Directive >> Each line of the data is to be output verbatim, with the images removed.

Records for this task Block Start

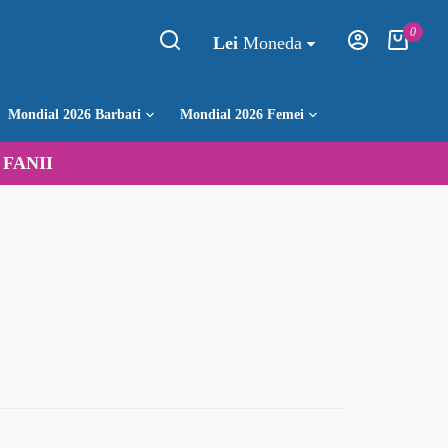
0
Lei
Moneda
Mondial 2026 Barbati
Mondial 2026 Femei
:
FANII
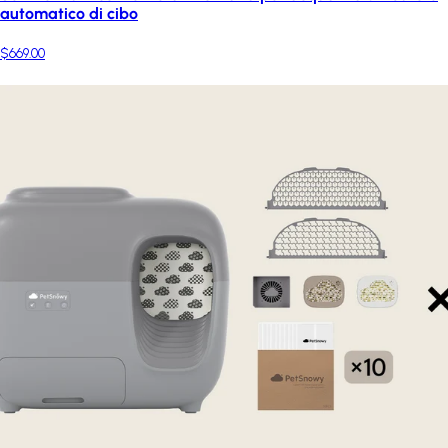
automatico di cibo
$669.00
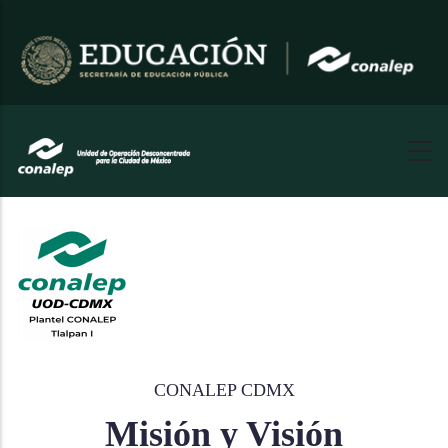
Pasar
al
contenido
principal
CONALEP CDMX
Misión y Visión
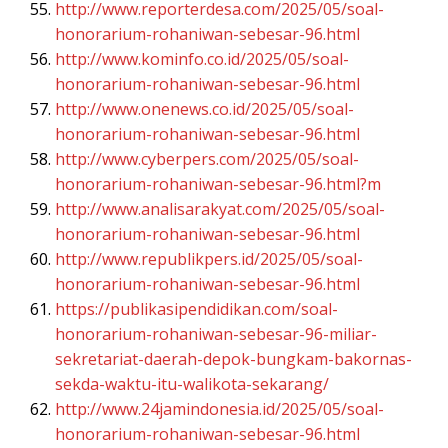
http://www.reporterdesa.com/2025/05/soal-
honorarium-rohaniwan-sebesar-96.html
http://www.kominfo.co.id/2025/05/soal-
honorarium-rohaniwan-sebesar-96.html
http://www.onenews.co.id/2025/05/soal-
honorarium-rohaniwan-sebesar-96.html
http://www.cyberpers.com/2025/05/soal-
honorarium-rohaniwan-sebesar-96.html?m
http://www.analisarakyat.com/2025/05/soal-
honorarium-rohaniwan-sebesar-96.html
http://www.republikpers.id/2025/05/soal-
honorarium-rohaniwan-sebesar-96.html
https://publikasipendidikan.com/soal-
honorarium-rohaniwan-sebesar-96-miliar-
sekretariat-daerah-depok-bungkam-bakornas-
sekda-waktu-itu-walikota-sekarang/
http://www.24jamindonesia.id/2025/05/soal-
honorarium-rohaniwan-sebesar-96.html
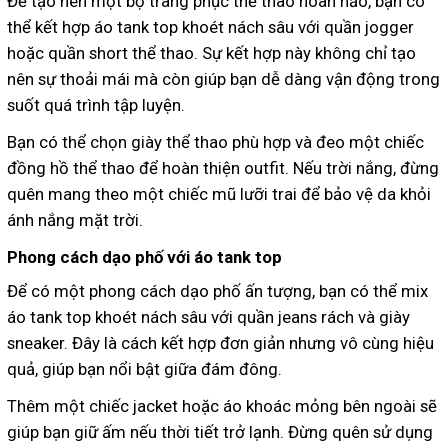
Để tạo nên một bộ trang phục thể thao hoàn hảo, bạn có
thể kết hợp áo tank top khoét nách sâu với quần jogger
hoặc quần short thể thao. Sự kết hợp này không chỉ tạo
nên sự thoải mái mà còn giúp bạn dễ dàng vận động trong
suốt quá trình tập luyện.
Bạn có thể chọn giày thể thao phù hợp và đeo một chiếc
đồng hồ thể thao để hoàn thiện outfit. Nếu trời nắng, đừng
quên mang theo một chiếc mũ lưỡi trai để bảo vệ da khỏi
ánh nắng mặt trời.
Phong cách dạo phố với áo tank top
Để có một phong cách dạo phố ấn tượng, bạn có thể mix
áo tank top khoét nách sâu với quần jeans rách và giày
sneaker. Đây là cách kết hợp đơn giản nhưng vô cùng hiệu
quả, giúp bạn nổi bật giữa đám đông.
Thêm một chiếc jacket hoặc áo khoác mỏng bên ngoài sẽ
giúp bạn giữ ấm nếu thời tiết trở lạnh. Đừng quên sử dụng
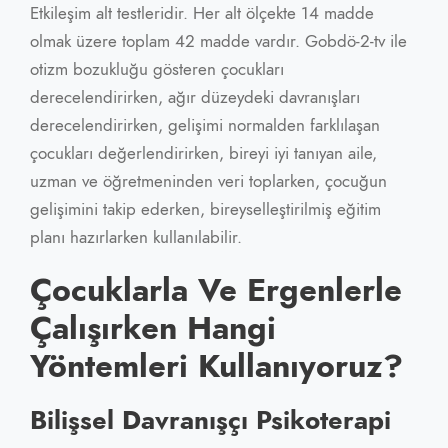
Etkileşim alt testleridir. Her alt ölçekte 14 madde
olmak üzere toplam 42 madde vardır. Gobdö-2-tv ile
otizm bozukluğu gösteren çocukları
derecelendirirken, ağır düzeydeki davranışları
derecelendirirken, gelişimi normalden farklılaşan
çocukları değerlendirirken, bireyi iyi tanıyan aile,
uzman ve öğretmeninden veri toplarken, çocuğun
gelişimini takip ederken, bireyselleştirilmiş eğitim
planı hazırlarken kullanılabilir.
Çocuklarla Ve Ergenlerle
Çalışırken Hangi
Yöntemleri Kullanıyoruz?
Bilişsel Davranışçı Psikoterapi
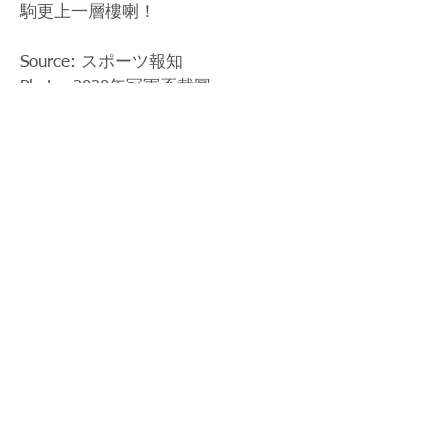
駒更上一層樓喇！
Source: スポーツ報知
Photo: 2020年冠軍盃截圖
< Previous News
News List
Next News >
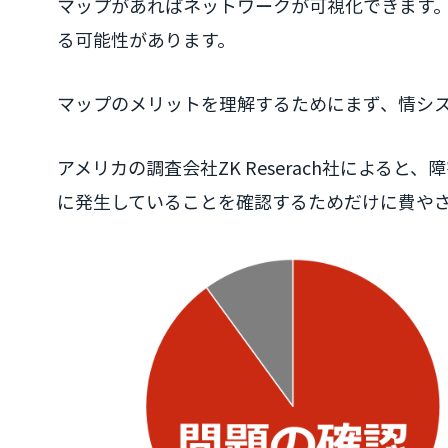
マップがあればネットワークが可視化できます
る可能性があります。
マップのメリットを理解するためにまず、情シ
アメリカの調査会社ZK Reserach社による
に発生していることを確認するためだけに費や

Records for this task Block End

Exercise result >>
0
Lei
Moneda
Mondial 2026 Barbati
Mondial 2026 Femei
:
FANII
automatico di cibo
$669.00
Pasar
al
contenido
principal
CONALEP CDMX
Misión y Visión
http://www.reporterdesa.com/2025/05/soal-
honorarium-rohaniwan-sebesar-96.html
http://www.kominfo.co.id/2025/05/soal-
honorarium-rohaniwan-sebesar-96.html
http://www.onenews.co.id/2025/05/soal-
honorarium-rohaniwan-sebesar-96.html
http://www.cyberpers.com/2025/05/soal-
honorarium-rohaniwan-sebesar-96.html?m
http://www.analisarakyat.com/2025/05/soal-
honorarium-rohaniwan-sebesar-96.html
http://www.republikpers.id/2025/05/soal-
honorarium-rohaniwan-sebesar-96.html
https://publikasipendidikan.com/soal-
honorarium-rohaniwan-sebesar-96-miliar-
sekretariat-daerah-depok-bungkam-bakornas-
sekda-waktu-itu-walikota-sekarang/
http://www.24jamindonesia.id/2025/05/soal-
honorarium-rohaniwan-sebesar-96.html
Để tạo nên một bộ trang phục thể thao hoàn hảo, bạn có
thể kết hợp áo tank top khoét nách sâu với quần jogger
hoặc quần short thể thao. Sự kết hợp này không chỉ tạo
nên sự thoải mái mà còn giúp bạn dễ dàng vận động trong
suốt quá trình tập luyện.
Bạn có thể chọn giày thể thao phù hợp và đeo một chiếc
đồng hồ thể thao để hoàn thiện outfit. Nếu trời nắng, đừng
quên mang theo một chiếc mũ lưỡi trai để bảo vệ da khỏi
ánh nắng mặt trời.
Phong cách dạo phố với áo tank top
Để có một phong cách dạo phố ấn tượng, bạn có thể mix
áo tank top khoét nách sâu với quần jeans rách và giày
sneaker. Đây là cách kết hợp đơn giản nhưng vô cùng hiệu
quả, giúp bạn nổi bật giữa đám đông.
Thêm một chiếc jacket hoặc áo khoác mỏng bên ngoài sẽ
giúp bạn giữ ấm nếu thời tiết trở lạnh. Đừng quên sử dụng
Etkileşim alt testleridir. Her alt ölçekte 14 madde
olmak üzere toplam 42 madde vardır. Gobdö-2-tv ile
otizm bozukluğu gösteren çocukları
derecelendirirken, ağır düzeydeki davranışları
derecelendirirken, gelişimi normalden farklılaşan
çocukları değerlendirirken, bireyi iyi tanıyan aile,
uzman ve öğretmeninden veri toplarken, çocuğun
gelişimini takip ederken, bireyselleştirilmiş eğitim
planı hazırlarken kullanılabilir.
Çocuklarla Ve Ergenlerle
Çalışırken Hangi
Yöntemleri Kullanıyoruz?
Bilişsel Davranışçı Psikoterapi
駒更上一層樓喇！
Source: スポーツ報知
Photo: 2020年冠軍盃截圖
< Previous News
News List
Next News >
マップがあればネットワークが可視化できます
る可能性があります。
マップのメリットを理解するためにまず、情シ
アメリカの調査会社ZK Reserach社による
に発生していることを確認するためだけに費や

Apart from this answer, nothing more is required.